Строки данных:
###
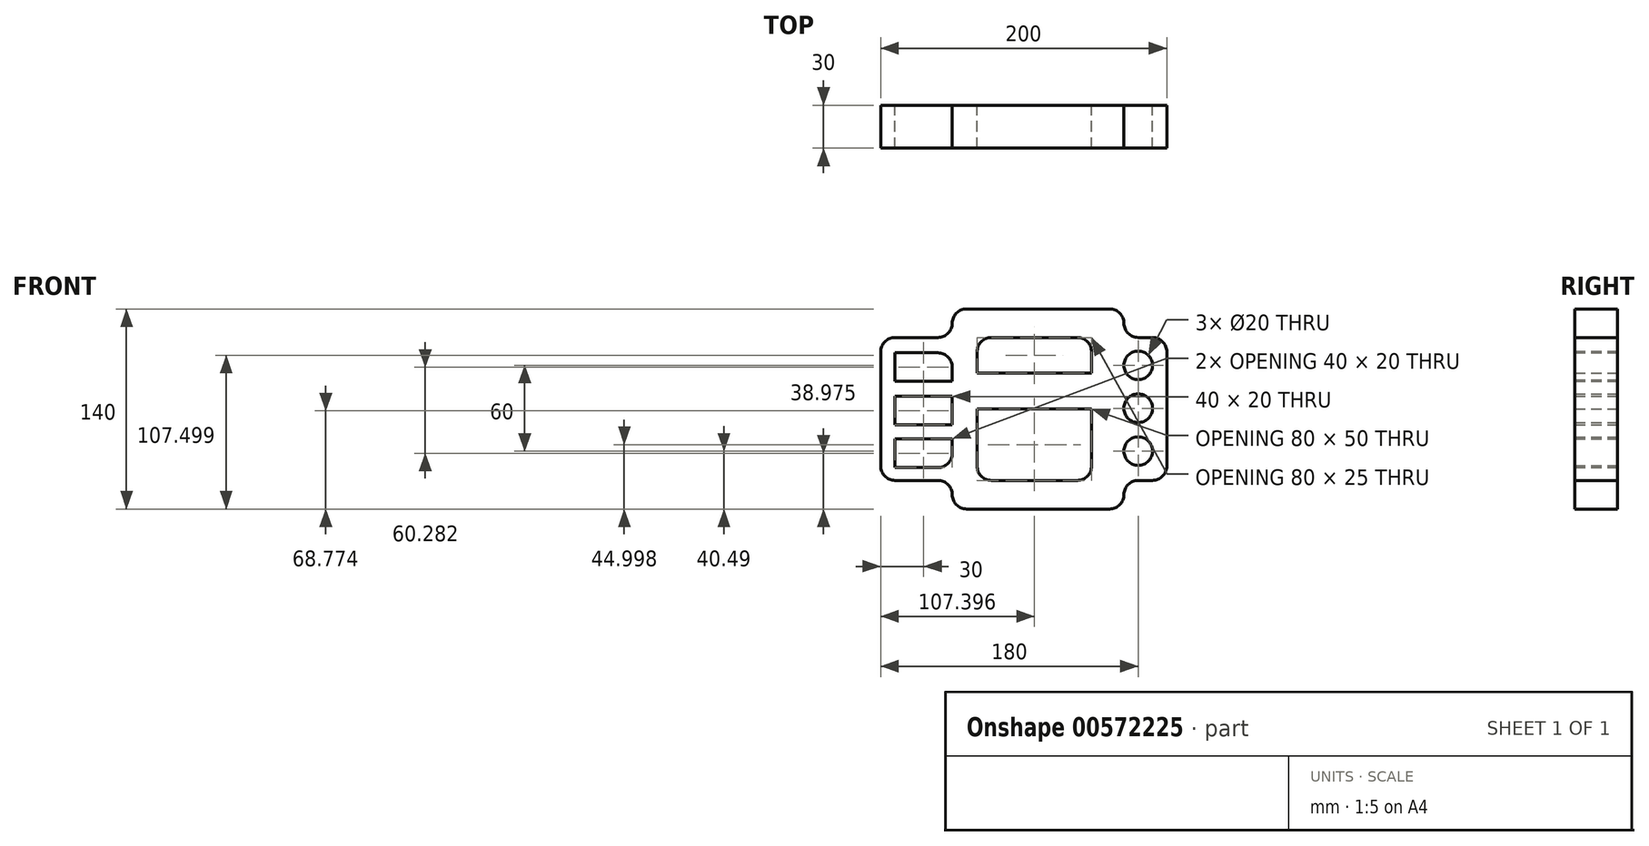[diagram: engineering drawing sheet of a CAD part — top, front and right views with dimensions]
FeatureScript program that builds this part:
annotation { "Feature Type Name" : "Feature", "Feature Type Description" : "" }
export const myFeature = defineFeature(function(context is Context, id is Id, definition is map)
    precondition{}
    {
        {
            var Q0;
            Q0=qCreatedBy(makeId("Front.planeOp"),FACE);
            var sketch = newSketch(context, id + "F0", { "sketchPlane" : qUnion([Q0])});
            skLineSegment(sketch, "E0.bottom", {"start": v(-10.3, -40.5) * mm, "end": v(89.7, -40.5) * mm});
            skLineSegment(sketch, "E0.top", {"start": v(-10.3, 99.5) * mm, "end": v(89.7, 99.5) * mm});
            skLineSegment(sketch, "E0.left", {"start": v(-20.3, -30.5) * mm, "end": v(-20.3, -30.5) * mm});
            skLineSegment(sketch, "E0.right", {"start": v(99.7, -30.5) * mm, "end": v(99.7, -30.5) * mm});
            skLineSegment(sketch, "E1.bottom", {"start": v(-60.3, 79.5) * mm, "end": v(-30.3, 79.5) * mm});
            skLineSegment(sketch, "E1.top", {"start": v(-60.3, -20.5) * mm, "end": v(-30.3, -20.5) * mm});
            skLineSegment(sketch, "E1.left", {"start": v(-70.3, 69.5) * mm, "end": v(-70.3, -10.5) * mm});
            skLineSegment(sketch, "E1.right", {"start": v(129.7, 69.5) * mm, "end": v(129.7, -10.5) * mm});
            skLineSegment(sketch, "E2.trimOffspring", {"start": v(-20.3, 89.5) * mm, "end": v(-20.3, 89.5) * mm});
            skLineSegment(sketch, "E3.trimOffspring", {"start": v(99.7, 89.5) * mm, "end": v(99.7, 89.5) * mm});
            skLineSegment(sketch, "E4.trimOffspring", {"start": v(109.7, 79.5) * mm, "end": v(119.7, 79.5) * mm});
            skLineSegment(sketch, "E5.trimOffspring", {"start": v(109.7, -20.5) * mm, "end": v(119.7, -20.5) * mm});
            skLineSegment(sketch, "E6.bottom", {"start": v(7.1, 79.5) * mm, "end": v(67.1, 79.5) * mm});
            skLineSegment(sketch, "E6.top", {"start": v(7.1, -20.5) * mm, "end": v(67.1, -20.5) * mm});
            skLineSegment(sketch, "E6.left", {"start": v(-2.9, 69.5) * mm, "end": v(-2.9, 54.5) * mm});
            skLineSegment(sketch, "E6.right", {"start": v(77.1, 69.5) * mm, "end": v(77.1, 54.5) * mm});
            skLineSegment(sketch, "E7.bottom", {"start": v(-2.9, 54.5) * mm, "end": v(77.1, 54.5) * mm});
            skLineSegment(sketch, "E7.top", {"start": v(-2.9, 29.5) * mm, "end": v(77.1, 29.5) * mm});
            skLineSegment(sketch, "E8.trimOffspring", {"start": v(-2.9, 29.5) * mm, "end": v(-2.9, -10.5) * mm});
            skLineSegment(sketch, "E9.trimOffspring", {"start": v(77.1, 29.5) * mm, "end": v(77.1, -10.5) * mm});
            skCircle(sketch, "E10", {"center": v(109.7, 60) * mm, "radius": 10 * mm});
            skCircle(sketch, "E11", {"center": v(109.7, 30) * mm, "radius": 10 * mm});
            skCircle(sketch, "E12", {"center": v(109.7, 0) * mm, "radius": 10 * mm});
            skLineSegment(sketch, "E13.bottom", {"start": v(-60.3, 68.77) * mm, "end": v(-30.3, 68.77) * mm});
            skLineSegment(sketch, "E13.top", {"start": v(-60.3, 48.77) * mm, "end": v(-20.3, 48.77) * mm});
            skLineSegment(sketch, "E13.left", {"start": v(-60.3, 68.77) * mm, "end": v(-60.3, 48.77) * mm});
            skLineSegment(sketch, "E13.right", {"start": v(-20.3, 58.77) * mm, "end": v(-20.3, 48.77) * mm});
            skLineSegment(sketch, "E14.bottom", {"start": v(-60.3, 38.28) * mm, "end": v(-20.3, 38.28) * mm});
            skLineSegment(sketch, "E14.top", {"start": v(-60.3, 18.28) * mm, "end": v(-20.3, 18.28) * mm});
            skLineSegment(sketch, "E14.left", {"start": v(-60.3, 38.28) * mm, "end": v(-60.3, 18.28) * mm});
            skLineSegment(sketch, "E14.right", {"start": v(-20.3, 38.28) * mm, "end": v(-20.3, 18.28) * mm});
            skLineSegment(sketch, "E15.bottom", {"start": v(-60.3, 8.49) * mm, "end": v(-20.3, 8.49) * mm});
            skLineSegment(sketch, "E15.top", {"start": v(-60.3, -11.51) * mm, "end": v(-30.3, -11.51) * mm});
            skLineSegment(sketch, "E15.left", {"start": v(-60.3, 8.49) * mm, "end": v(-60.3, -11.51) * mm});
            skLineSegment(sketch, "E15.right", {"start": v(-20.3, 8.49) * mm, "end": v(-20.3, -1.51) * mm});
            skPoint(sketch, "E16.visualSharp", {"position": v(-70.3, 79.5) * mm});
            skArc(sketch, "E16.filletArc", {"start": v(-60.3, 79.5) * mm, "mid": v(-67.37, 76.58) * mm, "end": v(-70.3, 69.5) * mm});
            skPoint(sketch, "E17.visualSharp", {"position": v(-20.3, 79.5) * mm});
            skArc(sketch, "E17.filletArc", {"start": v(-30.3, 79.5) * mm, "mid": v(-23.23, 82.44) * mm, "end": v(-20.3, 89.5) * mm});
            skPoint(sketch, "E18.visualSharp", {"position": v(-20.3, 99.5) * mm});
            skArc(sketch, "E18.filletArc", {"start": v(-10.3, 99.5) * mm, "mid": v(-17.37, 96.58) * mm, "end": v(-20.3, 89.5) * mm});
            skPoint(sketch, "E19.visualSharp", {"position": v(99.7, 99.5) * mm});
            skArc(sketch, "E19.filletArc", {"start": v(99.7, 89.5) * mm, "mid": v(96.77, 96.58) * mm, "end": v(89.7, 99.5) * mm});
            skPoint(sketch, "E20.visualSharp", {"position": v(99.7, 79.5) * mm});
            skArc(sketch, "E20.filletArc", {"start": v(99.7, 89.5) * mm, "mid": v(102.63, 82.44) * mm, "end": v(109.7, 79.5) * mm});
            skPoint(sketch, "E21.visualSharp", {"position": v(129.7, 79.5) * mm});
            skArc(sketch, "E21.filletArc", {"start": v(129.7, 69.5) * mm, "mid": v(126.77, 76.58) * mm, "end": v(119.7, 79.5) * mm});
            skPoint(sketch, "E22.visualSharp", {"position": v(129.7, -20.5) * mm});
            skArc(sketch, "E22.filletArc", {"start": v(119.7, -20.5) * mm, "mid": v(126.77, -17.56) * mm, "end": v(129.7, -10.5) * mm});
            skPoint(sketch, "E23.visualSharp", {"position": v(99.7, -20.5) * mm});
            skArc(sketch, "E23.filletArc", {"start": v(109.7, -20.5) * mm, "mid": v(102.63, -23.42) * mm, "end": v(99.7, -30.5) * mm});
            skPoint(sketch, "E24.visualSharp", {"position": v(99.7, -40.5) * mm});
            skArc(sketch, "E24.filletArc", {"start": v(89.7, -40.5) * mm, "mid": v(96.77, -37.56) * mm, "end": v(99.7, -30.5) * mm});
            skPoint(sketch, "E25.visualSharp", {"position": v(-20.3, -40.5) * mm});
            skArc(sketch, "E25.filletArc", {"start": v(-20.3, -30.5) * mm, "mid": v(-17.37, -37.56) * mm, "end": v(-10.3, -40.5) * mm});
            skPoint(sketch, "E26.visualSharp", {"position": v(-20.3, -20.5) * mm});
            skArc(sketch, "E26.filletArc", {"start": v(-20.3, -30.5) * mm, "mid": v(-23.23, -23.42) * mm, "end": v(-30.3, -20.5) * mm});
            skPoint(sketch, "E27.visualSharp", {"position": v(-70.3, -20.5) * mm});
            skArc(sketch, "E27.filletArc", {"start": v(-70.3, -10.5) * mm, "mid": v(-67.37, -17.56) * mm, "end": v(-60.3, -20.5) * mm});
            skPoint(sketch, "E28.visualSharp", {"position": v(-20.3, 68.77) * mm});
            skArc(sketch, "E28.filletArc", {"start": v(-20.3, 58.77) * mm, "mid": v(-23.23, 65.84) * mm, "end": v(-30.3, 68.77) * mm});
            skPoint(sketch, "E29.visualSharp", {"position": v(-20.3, -11.51) * mm});
            skArc(sketch, "E29.filletArc", {"start": v(-30.3, -11.51) * mm, "mid": v(-23.23, -8.59) * mm, "end": v(-20.3, -1.51) * mm});
            skPoint(sketch, "E30.visualSharp", {"position": v(77.1, 79.5) * mm});
            skArc(sketch, "E30.filletArc", {"start": v(77.1, 69.5) * mm, "mid": v(74.17, 76.58) * mm, "end": v(67.1, 79.5) * mm});
            skPoint(sketch, "E31.visualSharp", {"position": v(-2.9, 79.5) * mm});
            skArc(sketch, "E31.filletArc", {"start": v(7.1, 79.5) * mm, "mid": v(0.03, 76.58) * mm, "end": v(-2.9, 69.5) * mm});
            skPoint(sketch, "E32.visualSharp", {"position": v(-2.9, -20.5) * mm});
            skArc(sketch, "E32.filletArc", {"start": v(-2.9, -10.5) * mm, "mid": v(0.03, -17.56) * mm, "end": v(7.1, -20.5) * mm});
            skPoint(sketch, "E33.visualSharp", {"position": v(77.1, -20.5) * mm});
            skArc(sketch, "E33.filletArc", {"start": v(67.1, -20.5) * mm, "mid": v(74.17, -17.56) * mm, "end": v(77.1, -10.5) * mm});
            skSolve(sketch);
        }
        {
            var Q0;
            Q0 = qSketchRegion(id + "F0", true);
            extrude(context, id + "F1", {"entities" : qUnion([Q0]), "depth" : 30 * mm, "offsetDistance" : 25 * mm});
        }
        {
            var Q0;
            Q0 = qSketchRegion(id + "F0", true);
            extrude(context, id + "F2", {"entities" : qUnion([Q0]), "operationType" : NewBodyOperationType.ADD, "depth" : 30 * mm, "offsetDistance" : 25 * mm});
        }
    });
###
Ваша задача:
Выберите все строки данных, в которых встречается слово «qUnion».

Правильный ответ:
            var sketch = newSketch(context, id + "F0", { "sketchPlane" : qUnion([Q0])});
            extrude(context, id + "F1", {"entities" : qUnion([Q0]), "depth" : 30 * mm, "offsetDistance" : 25 * mm});
            extrude(context, id + "F2", {"entities" : qUnion([Q0]), "operationType" : NewBodyOperationType.ADD, "depth" : 30 * mm, "offsetDistance" : 25 * mm});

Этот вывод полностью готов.